A novel visualization approach for data provenance

Yazici I. M., AKTAŞ M. S.

CONCURRENCY AND COMPUTATION-PRACTICE & EXPERIENCE, vol.34, no.9, 2022 (SCI-Expanded) identifier identifier

  • Publication Type: Article / Article
  • Volume: 34 Issue: 9
  • Publication Date: 2022
  • Doi Number: 10.1002/cpe.6523
  • Journal Indexes: Science Citation Index Expanded (SCI-EXPANDED), Scopus, Aerospace Database, Applied Science & Technology Source, Communication Abstracts, Compendex, Computer & Applied Sciences, INSPEC, Metadex, zbMATH, Civil Engineering Abstracts
  • Keywords: data lineage, data provenance, e-Science workflows, PROV-O provenance specification, provenance visualization
  • Yıldız Technical University Affiliated: Yes


Data provenance has led to a developing need for the technologies to empower end-users to assess and take action on the data life cycle.
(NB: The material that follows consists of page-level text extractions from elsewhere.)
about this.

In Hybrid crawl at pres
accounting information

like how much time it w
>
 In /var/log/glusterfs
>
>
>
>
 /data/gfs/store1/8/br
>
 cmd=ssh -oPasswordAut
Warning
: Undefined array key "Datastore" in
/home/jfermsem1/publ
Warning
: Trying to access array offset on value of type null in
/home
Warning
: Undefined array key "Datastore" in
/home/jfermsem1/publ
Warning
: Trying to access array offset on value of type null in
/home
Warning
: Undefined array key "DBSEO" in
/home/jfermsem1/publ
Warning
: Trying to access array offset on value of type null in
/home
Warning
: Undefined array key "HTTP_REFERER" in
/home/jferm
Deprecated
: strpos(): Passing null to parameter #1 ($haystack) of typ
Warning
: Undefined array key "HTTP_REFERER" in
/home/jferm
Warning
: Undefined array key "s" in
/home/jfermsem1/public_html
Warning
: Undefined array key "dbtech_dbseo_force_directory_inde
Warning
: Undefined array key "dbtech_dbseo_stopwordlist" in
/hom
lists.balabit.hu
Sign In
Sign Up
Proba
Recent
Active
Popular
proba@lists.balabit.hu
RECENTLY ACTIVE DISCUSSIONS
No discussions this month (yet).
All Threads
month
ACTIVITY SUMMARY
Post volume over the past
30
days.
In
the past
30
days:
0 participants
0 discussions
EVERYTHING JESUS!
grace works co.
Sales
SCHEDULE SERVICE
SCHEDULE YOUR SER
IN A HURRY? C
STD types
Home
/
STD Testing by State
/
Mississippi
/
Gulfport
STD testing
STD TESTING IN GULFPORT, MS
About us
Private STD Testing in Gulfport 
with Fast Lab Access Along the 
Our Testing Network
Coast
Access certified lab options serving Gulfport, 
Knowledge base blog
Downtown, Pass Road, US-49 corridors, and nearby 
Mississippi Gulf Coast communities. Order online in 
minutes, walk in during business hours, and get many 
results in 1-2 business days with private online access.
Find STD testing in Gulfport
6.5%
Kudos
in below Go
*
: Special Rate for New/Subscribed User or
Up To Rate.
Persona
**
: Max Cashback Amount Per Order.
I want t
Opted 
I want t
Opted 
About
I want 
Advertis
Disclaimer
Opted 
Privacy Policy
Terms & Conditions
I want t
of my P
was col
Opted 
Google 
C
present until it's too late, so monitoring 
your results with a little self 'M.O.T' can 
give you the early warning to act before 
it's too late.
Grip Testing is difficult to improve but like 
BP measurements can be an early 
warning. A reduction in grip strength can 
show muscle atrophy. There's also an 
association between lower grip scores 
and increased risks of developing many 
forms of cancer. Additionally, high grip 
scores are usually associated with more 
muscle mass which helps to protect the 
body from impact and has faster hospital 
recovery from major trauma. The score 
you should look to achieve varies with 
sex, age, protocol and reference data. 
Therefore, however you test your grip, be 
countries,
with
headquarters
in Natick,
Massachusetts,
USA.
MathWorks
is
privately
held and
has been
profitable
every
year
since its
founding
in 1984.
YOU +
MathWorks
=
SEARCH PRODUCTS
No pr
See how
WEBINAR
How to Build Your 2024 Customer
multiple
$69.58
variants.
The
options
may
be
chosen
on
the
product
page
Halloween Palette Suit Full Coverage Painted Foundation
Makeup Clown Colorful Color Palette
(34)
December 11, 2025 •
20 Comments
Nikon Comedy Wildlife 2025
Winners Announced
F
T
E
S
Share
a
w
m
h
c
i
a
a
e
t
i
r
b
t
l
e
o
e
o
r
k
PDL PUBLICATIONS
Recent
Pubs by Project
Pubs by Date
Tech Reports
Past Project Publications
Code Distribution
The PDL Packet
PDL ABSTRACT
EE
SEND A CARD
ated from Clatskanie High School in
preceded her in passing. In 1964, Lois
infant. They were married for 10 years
In the Big Data era, companies' amount of data over the world increases each day. As data increases, metadata on the data origin and lifecycle of data also overgrows. Thus, this requires innovations that can provide a better understanding and interpretation of data using data provenance. This study addresses the challenge of extracting data in the form of graphs from scientific workflows and facilitating demanded visualization approaches such as graph comparison, summarization, backward-forward querying, and stream data visualization. W3C-PROV-O provenance specification is implemented via a visualization tool to assess the applicability of proposed algorithms. The proposed algorithms are tested on a large-scale provenance dataset to explore their performance. In addition, this study discusses the details of a comprehensive usability study of the prototype visualization tool. Results indicate that proposed visualization approaches are usable and processing overhead is insignificant.